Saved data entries
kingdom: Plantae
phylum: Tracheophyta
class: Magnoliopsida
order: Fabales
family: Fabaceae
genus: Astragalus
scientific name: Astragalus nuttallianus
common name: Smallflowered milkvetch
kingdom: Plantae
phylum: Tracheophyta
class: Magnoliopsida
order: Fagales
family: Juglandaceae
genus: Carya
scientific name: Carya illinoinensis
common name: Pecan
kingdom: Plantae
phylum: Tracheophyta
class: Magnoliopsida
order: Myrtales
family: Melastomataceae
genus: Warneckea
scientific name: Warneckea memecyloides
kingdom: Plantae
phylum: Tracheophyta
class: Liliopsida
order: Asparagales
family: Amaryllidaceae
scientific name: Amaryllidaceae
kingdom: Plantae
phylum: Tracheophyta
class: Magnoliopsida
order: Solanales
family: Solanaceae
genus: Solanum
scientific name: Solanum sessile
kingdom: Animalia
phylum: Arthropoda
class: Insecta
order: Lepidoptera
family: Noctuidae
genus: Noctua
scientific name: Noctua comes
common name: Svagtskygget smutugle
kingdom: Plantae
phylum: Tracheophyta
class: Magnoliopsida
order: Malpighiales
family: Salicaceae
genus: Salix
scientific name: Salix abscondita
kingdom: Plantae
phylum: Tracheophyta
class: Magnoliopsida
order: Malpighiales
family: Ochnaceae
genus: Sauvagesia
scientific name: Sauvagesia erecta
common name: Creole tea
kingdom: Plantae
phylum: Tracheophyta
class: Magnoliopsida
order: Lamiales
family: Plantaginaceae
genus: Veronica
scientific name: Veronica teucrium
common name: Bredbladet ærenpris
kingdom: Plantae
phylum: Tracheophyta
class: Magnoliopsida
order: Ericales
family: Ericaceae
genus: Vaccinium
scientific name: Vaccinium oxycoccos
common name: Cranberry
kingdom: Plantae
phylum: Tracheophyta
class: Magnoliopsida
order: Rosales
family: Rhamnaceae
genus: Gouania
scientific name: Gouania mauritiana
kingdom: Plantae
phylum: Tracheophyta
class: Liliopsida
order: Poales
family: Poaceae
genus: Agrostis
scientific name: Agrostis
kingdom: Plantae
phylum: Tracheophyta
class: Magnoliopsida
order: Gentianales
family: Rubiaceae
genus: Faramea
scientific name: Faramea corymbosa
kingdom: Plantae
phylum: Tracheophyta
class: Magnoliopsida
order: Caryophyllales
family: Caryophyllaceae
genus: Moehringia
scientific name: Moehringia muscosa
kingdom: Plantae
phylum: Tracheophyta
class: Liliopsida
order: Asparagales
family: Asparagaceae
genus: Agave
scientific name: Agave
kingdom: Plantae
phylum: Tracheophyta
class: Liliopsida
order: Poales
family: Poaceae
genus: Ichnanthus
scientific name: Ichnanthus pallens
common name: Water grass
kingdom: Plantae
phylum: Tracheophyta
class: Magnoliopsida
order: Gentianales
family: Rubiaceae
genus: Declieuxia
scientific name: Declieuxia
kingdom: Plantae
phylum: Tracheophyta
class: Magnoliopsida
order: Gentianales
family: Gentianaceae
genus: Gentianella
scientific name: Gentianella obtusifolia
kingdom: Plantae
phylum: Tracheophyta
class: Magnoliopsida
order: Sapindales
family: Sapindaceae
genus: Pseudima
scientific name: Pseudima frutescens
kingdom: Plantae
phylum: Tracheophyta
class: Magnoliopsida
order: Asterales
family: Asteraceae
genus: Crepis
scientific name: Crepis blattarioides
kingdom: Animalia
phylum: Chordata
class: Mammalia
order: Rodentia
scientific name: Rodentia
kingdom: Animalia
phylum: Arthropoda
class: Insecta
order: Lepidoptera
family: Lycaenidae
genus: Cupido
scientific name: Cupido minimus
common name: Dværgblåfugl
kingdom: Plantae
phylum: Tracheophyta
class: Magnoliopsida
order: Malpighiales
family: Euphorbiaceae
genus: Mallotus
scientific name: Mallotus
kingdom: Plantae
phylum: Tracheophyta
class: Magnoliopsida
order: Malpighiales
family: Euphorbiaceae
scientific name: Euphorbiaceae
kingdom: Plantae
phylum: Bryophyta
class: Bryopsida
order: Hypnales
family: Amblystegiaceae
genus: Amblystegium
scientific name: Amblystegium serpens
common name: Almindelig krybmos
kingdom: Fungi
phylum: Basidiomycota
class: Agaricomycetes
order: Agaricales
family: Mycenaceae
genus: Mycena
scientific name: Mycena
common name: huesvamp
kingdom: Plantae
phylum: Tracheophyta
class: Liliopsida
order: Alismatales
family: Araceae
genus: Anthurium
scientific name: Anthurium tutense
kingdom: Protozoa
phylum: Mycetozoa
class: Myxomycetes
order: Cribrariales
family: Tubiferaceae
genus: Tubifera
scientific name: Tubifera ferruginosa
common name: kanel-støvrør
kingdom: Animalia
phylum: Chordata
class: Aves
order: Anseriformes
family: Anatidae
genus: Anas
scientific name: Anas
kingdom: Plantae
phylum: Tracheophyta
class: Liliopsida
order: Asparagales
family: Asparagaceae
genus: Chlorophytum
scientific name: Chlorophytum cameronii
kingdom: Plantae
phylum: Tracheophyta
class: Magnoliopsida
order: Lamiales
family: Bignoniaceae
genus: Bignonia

*Problem statement*.
Please rewrite the rows above with every "scientific name" swapped for "species", leaving everything else unchanged.

*Answer to the task*.
kingdom: Plantae
phylum: Tracheophyta
class: Magnoliopsida
order: Fabales
family: Fabaceae
genus: Astragalus
species: Astragalus nuttallianus
common name: Smallflowered milkvetch
kingdom: Plantae
phylum: Tracheophyta
class: Magnoliopsida
order: Fagales
family: Juglandaceae
genus: Carya
species: Carya illinoinensis
common name: Pecan
kingdom: Plantae
phylum: Tracheophyta
class: Magnoliopsida
order: Myrtales
family: Melastomataceae
genus: Warneckea
species: Warneckea memecyloides
kingdom: Plantae
phylum: Tracheophyta
class: Liliopsida
order: Asparagales
family: Amaryllidaceae
species: Amaryllidaceae
kingdom: Plantae
phylum: Tracheophyta
class: Magnoliopsida
order: Solanales
family: Solanaceae
genus: Solanum
species: Solanum sessile
kingdom: Animalia
phylum: Arthropoda
class: Insecta
order: Lepidoptera
family: Noctuidae
genus: Noctua
species: Noctua comes
common name: Svagtskygget smutugle
kingdom: Plantae
phylum: Tracheophyta
class: Magnoliopsida
order: Malpighiales
family: Salicaceae
genus: Salix
species: Salix abscondita
kingdom: Plantae
phylum: Tracheophyta
class: Magnoliopsida
order: Malpighiales
family: Ochnaceae
genus: Sauvagesia
species: Sauvagesia erecta
common name: Creole tea
kingdom: Plantae
phylum: Tracheophyta
class: Magnoliopsida
order: Lamiales
family: Plantaginaceae
genus: Veronica
species: Veronica teucrium
common name: Bredbladet ærenpris
kingdom: Plantae
phylum: Tracheophyta
class: Magnoliopsida
order: Ericales
family: Ericaceae
genus: Vaccinium
species: Vaccinium oxycoccos
common name: Cranberry
kingdom: Plantae
phylum: Tracheophyta
class: Magnoliopsida
order: Rosales
family: Rhamnaceae
genus: Gouania
species: Gouania mauritiana
kingdom: Plantae
phylum: Tracheophyta
class: Liliopsida
order: Poales
family: Poaceae
genus: Agrostis
species: Agrostis
kingdom: Plantae
phylum: Tracheophyta
class: Magnoliopsida
order: Gentianales
family: Rubiaceae
genus: Faramea
species: Faramea corymbosa
kingdom: Plantae
phylum: Tracheophyta
class: Magnoliopsida
order: Caryophyllales
family: Caryophyllaceae
genus: Moehringia
species: Moehringia muscosa
kingdom: Plantae
phylum: Tracheophyta
class: Liliopsida
order: Asparagales
family: Asparagaceae
genus: Agave
species: Agave
kingdom: Plantae
phylum: Tracheophyta
class: Liliopsida
order: Poales
family: Poaceae
genus: Ichnanthus
species: Ichnanthus pallens
common name: Water grass
kingdom: Plantae
phylum: Tracheophyta
class: Magnoliopsida
order: Gentianales
family: Rubiaceae
genus: Declieuxia
species: Declieuxia
kingdom: Plantae
phylum: Tracheophyta
class: Magnoliopsida
order: Gentianales
family: Gentianaceae
genus: Gentianella
species: Gentianella obtusifolia
kingdom: Plantae
phylum: Tracheophyta
class: Magnoliopsida
order: Sapindales
family: Sapindaceae
genus: Pseudima
species: Pseudima frutescens
kingdom: Plantae
phylum: Tracheophyta
class: Magnoliopsida
order: Asterales
family: Asteraceae
genus: Crepis
species: Crepis blattarioides
kingdom: Animalia
phylum: Chordata
class: Mammalia
order: Rodentia
species: Rodentia
kingdom: Animalia
phylum: Arthropoda
class: Insecta
order: Lepidoptera
family: Lycaenidae
genus: Cupido
species: Cupido minimus
common name: Dværgblåfugl
kingdom: Plantae
phylum: Tracheophyta
class: Magnoliopsida
order: Malpighiales
family: Euphorbiaceae
genus: Mallotus
species: Mallotus
kingdom: Plantae
phylum: Tracheophyta
class: Magnoliopsida
order: Malpighiales
family: Euphorbiaceae
species: Euphorbiaceae
kingdom: Plantae
phylum: Bryophyta
class: Bryopsida
order: Hypnales
family: Amblystegiaceae
genus: Amblystegium
species: Amblystegium serpens
common name: Almindelig krybmos
kingdom: Fungi
phylum: Basidiomycota
class: Agaricomycetes
order: Agaricales
family: Mycenaceae
genus: Mycena
species: Mycena
common name: huesvamp
kingdom: Plantae
phylum: Tracheophyta
class: Liliopsida
order: Alismatales
family: Araceae
genus: Anthurium
species: Anthurium tutense
kingdom: Protozoa
phylum: Mycetozoa
class: Myxomycetes
order: Cribrariales
family: Tubiferaceae
genus: Tubifera
species: Tubifera ferruginosa
common name: kanel-støvrør
kingdom: Animalia
phylum: Chordata
class: Aves
order: Anseriformes
family: Anatidae
genus: Anas
species: Anas
kingdom: Plantae
phylum: Tracheophyta
class: Liliopsida
order: Asparagales
family: Asparagaceae
genus: Chlorophytum
species: Chlorophytum cameronii
kingdom: Plantae
phylum: Tracheophyta
class: Magnoliopsida
order: Lamiales
family: Bignoniaceae
genus: Bignonia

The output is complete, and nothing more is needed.